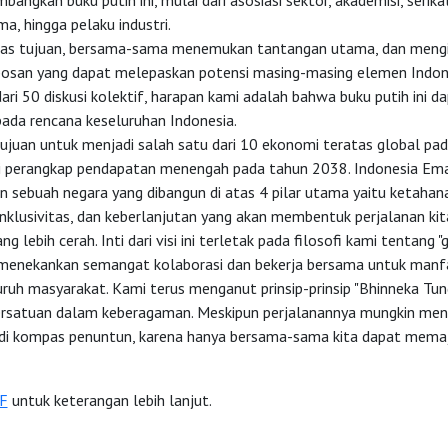
ngkan buku putih ini, mulai dari asosiasi sektor, akademisi, serikat
, hingga pelaku industri.
s tujuan, bersama-sama menemukan tantangan utama, dan mengid
osan yang dapat melepaskan potensi masing-masing elemen Indon
dari 50 diskusi kolektif, harapan kami adalah bahwa buku putih ini d
pada rencana keseluruhan Indonesia.
tujuan untuk menjadi salah satu dari 10 ekonomi teratas global pa
ri perangkap pendapatan menengah pada tahun 2038. Indonesia Em
sebuah negara yang dibangun di atas 4 pilar utama yaitu ketahan
nklusivitas, dan keberlanjutan yang akan membentuk perjalanan ki
g lebih cerah. Inti dari visi ini terletak pada filosofi kami tentang 
 menekankan semangat kolaborasi dan bekerja bersama untuk manfa
uruh masyarakat. Kami terus menganut prinsip-prinsip "Bhinneka Tun
rsatuan dalam keberagaman. Meskipun perjalanannya mungkin mena
adi kompas penuntun, karena hanya bersama-sama kita dapat mema
F
untuk keterangan lebih lanjut.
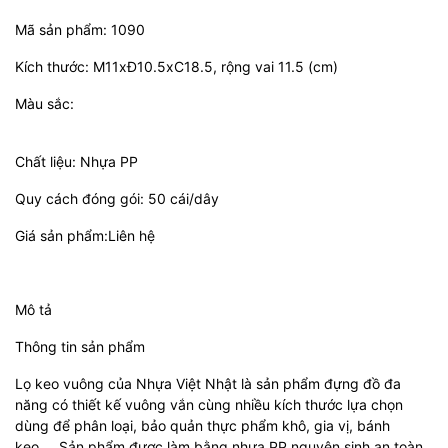
Mã sản phẩm: 1090
Kích thước: M11xĐ10.5xC18.5, rộng vai 11.5 (cm)
Màu sắc:
Chất liệu: Nhựa PP
Quy cách đóng gói: 50 cái/dây
Giá sản phẩm:Liên hệ
Mô tả
Thông tin sản phẩm
Lọ keo vuông của Nhựa Việt Nhật là sản phẩm đựng đồ đa
năng có thiết kế vuông vắn cùng nhiều kích thước lựa chọn
dùng để phân loại, bảo quản thực phẩm khô, gia vị, bánh
kẹo,... Sản phẩm được làm bằng nhựa PP nguyên sinh an toàn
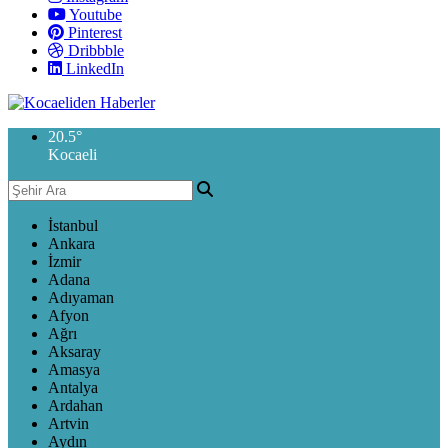
Youtube
Pinterest
Dribbble
LinkedIn
20.5
°
Kocaeli
İstanbul
Ankara
İzmir
Adana
Adıyaman
Afyon
Ağrı
Aksaray
Amasya
Antalya
Ardahan
Artvin
Aydın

» **Exercise**
The copy must match each record exactly, apart from the images, which stay out.

» **Response to this task**
ngkan buku putih ini, mulai dari asosiasi sektor, akademisi, serikat
, hingga pelaku industri.
s tujuan, bersama-sama menemukan tantangan utama, dan mengid
osan yang dapat melepaskan potensi masing-masing elemen Indon
dari 50 diskusi kolektif, harapan kami adalah bahwa buku putih ini d
pada rencana keseluruhan Indonesia.
tujuan untuk menjadi salah satu dari 10 ekonomi teratas global pa
ri perangkap pendapatan menengah pada tahun 2038. Indonesia Em
sebuah negara yang dibangun di atas 4 pilar utama yaitu ketahan
nklusivitas, dan keberlanjutan yang akan membentuk perjalanan ki
g lebih cerah. Inti dari visi ini terletak pada filosofi kami tentang 
 menekankan semangat kolaborasi dan bekerja bersama untuk manfa
uruh masyarakat. Kami terus menganut prinsip-prinsip "Bhinneka Tun
rsatuan dalam keberagaman. Meskipun perjalanannya mungkin mena
adi kompas penuntun, karena hanya bersama-sama kita dapat mema
F
untuk keterangan lebih lanjut.
Mã sản phẩm: 1090
Kích thước: M11xĐ10.5xC18.5, rộng vai 11.5 (cm)
Màu sắc:
Chất liệu: Nhựa PP
Quy cách đóng gói: 50 cái/dây
Giá sản phẩm:Liên hệ
Mô tả
Thông tin sản phẩm
Lọ keo vuông của Nhựa Việt Nhật là sản phẩm đựng đồ đa
năng có thiết kế vuông vắn cùng nhiều kích thước lựa chọn
dùng để phân loại, bảo quản thực phẩm khô, gia vị, bánh
kẹo,... Sản phẩm được làm bằng nhựa PP nguyên sinh an toàn
Youtube
Pinterest
Dribbble
LinkedIn
20.5
°
Kocaeli
İstanbul
Ankara
İzmir
Adana
Adıyaman
Afyon
Ağrı
Aksaray
Amasya
Antalya
Ardahan
Artvin
Aydın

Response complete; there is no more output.